The report states the number of outsourced call centers in Canada will rise from 450 in 2002 to 600 by 2007, an increase of 33 percent. Actual outsourced agent positions will grow from 24,200 to 36,800 during this same period. However, the growth of agent positions is expected to outpace that of facilities growth, as industry consolidation makes its way into the call center market, prompting fewer call centers with more agents.
Ryan adds the highest growth regions will be western Canada and Quebec, due in large part to probusiness administration put in place to help restore an economy battered by political unrest. Although the threat of Quebec separating from Canada no longer exists, Ryan maintains, it prompted a "capital flight." This lowered real estate value and raised the unemployment rate, which, in turn, lowered labor costs. The best investment opportunities for call centers, considering price, labor, real estate and the agents' education level, would be British Columbia, Alberta, or Quebec, Ryan suggests. He adds Quebec has a larger bilingual population than Ontario, and labor costs are cheaper.

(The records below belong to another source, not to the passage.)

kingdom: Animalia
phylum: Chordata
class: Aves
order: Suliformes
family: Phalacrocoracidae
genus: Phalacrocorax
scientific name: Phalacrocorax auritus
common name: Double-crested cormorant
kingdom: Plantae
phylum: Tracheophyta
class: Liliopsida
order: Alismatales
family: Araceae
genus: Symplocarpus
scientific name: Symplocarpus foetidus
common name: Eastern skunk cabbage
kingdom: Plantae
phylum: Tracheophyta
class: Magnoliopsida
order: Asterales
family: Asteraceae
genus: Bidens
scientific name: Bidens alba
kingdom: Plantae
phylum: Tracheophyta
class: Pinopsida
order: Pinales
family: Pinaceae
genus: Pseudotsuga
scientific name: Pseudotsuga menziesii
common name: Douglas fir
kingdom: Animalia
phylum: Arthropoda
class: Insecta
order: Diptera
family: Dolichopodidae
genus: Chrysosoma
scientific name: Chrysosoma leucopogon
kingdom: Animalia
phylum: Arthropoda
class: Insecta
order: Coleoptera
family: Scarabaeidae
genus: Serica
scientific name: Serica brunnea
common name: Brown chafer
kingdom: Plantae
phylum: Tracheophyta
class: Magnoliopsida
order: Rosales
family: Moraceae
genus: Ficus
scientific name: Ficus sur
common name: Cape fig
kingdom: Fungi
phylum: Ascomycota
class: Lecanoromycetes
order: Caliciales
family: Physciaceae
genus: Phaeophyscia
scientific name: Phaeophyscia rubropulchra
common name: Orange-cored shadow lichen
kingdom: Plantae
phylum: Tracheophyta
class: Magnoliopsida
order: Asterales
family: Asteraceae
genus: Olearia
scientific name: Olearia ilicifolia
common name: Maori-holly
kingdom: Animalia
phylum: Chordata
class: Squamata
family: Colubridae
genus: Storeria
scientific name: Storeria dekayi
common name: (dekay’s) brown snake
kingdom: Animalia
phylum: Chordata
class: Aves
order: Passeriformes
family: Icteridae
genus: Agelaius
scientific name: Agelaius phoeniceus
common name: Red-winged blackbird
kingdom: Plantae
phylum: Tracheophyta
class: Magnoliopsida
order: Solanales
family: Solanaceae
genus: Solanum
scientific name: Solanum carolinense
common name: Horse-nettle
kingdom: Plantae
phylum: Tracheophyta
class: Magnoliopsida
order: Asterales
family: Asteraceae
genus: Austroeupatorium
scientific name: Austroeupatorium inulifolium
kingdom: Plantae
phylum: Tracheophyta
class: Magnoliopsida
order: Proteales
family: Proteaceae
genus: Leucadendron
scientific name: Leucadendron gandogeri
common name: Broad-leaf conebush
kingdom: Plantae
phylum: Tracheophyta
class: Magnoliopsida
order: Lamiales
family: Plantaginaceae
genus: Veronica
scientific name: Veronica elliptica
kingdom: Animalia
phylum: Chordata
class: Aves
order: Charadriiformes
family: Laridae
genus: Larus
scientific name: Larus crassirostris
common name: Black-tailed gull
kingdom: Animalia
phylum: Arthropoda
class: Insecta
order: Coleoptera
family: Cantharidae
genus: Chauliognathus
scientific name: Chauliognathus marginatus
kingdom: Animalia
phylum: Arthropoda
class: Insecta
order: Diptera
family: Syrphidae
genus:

Additionally he says attrition rates among Canadians are lower than U.S. agents', primarily due to high unemployment rates. There are some areas, such as the Maritime Provinces, he says, that have had unemployment rates in the double digits for several years. "The higher the unemployment rate, the more you're likely to stay at your job," he says.
The report acknowledges the competitive threat of offshore call centers. While locations such as India, Malaysia, and Mexico are inexpensive, in many cases they posses volatile and poor infrastructures, Ryan says.
Several large companies have already started an exodus from the U.S. to Canada, including MetLife, Sears, and USAir.